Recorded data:
BEGIN

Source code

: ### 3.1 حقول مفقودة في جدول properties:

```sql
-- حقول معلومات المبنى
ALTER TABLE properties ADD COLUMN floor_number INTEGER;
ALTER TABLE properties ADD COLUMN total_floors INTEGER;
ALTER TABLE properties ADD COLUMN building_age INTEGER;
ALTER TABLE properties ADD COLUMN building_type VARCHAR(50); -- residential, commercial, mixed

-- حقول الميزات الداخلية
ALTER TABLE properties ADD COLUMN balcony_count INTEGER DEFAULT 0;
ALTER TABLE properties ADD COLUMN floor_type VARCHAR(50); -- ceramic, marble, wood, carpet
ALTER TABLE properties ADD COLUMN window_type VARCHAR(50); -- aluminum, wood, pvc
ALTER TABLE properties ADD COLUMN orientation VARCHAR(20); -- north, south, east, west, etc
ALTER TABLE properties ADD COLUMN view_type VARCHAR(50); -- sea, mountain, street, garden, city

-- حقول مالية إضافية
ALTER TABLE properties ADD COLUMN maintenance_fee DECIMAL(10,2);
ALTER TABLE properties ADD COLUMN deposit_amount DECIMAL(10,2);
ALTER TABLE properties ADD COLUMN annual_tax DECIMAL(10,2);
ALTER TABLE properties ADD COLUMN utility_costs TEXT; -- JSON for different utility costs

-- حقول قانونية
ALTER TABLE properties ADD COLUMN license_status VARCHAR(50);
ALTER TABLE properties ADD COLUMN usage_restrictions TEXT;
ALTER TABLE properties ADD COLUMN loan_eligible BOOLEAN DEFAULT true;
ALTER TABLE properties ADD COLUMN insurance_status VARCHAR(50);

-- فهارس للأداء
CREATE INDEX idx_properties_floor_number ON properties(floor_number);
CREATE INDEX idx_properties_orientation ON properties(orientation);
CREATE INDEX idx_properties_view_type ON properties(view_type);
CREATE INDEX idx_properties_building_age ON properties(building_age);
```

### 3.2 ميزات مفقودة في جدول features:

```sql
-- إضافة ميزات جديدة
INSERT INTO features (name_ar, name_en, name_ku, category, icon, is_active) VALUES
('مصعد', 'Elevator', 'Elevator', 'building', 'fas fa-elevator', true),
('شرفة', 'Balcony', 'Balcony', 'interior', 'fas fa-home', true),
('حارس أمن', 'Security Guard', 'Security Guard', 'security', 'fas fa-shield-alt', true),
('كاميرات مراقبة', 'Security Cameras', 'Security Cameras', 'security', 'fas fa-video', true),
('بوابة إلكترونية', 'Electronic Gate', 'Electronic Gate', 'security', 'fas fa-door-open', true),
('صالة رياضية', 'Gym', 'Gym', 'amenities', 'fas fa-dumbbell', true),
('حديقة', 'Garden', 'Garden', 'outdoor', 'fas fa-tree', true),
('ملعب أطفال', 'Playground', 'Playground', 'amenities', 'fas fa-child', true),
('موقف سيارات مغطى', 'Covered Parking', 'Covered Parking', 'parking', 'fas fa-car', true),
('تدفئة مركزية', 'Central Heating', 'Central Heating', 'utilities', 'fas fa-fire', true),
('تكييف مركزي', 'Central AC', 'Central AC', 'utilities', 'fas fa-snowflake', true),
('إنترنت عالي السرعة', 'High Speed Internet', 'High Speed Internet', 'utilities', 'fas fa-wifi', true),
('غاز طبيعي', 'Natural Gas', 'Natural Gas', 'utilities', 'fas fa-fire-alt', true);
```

END

- **Aim of the exercise**:
In the records, which lines mention the word "جدول"? Copy those lines.

- **Answer for this exercise**:
: ### 3.1 حقول مفقودة في جدول properties:
### 3.2 ميزات مفقودة في جدول features:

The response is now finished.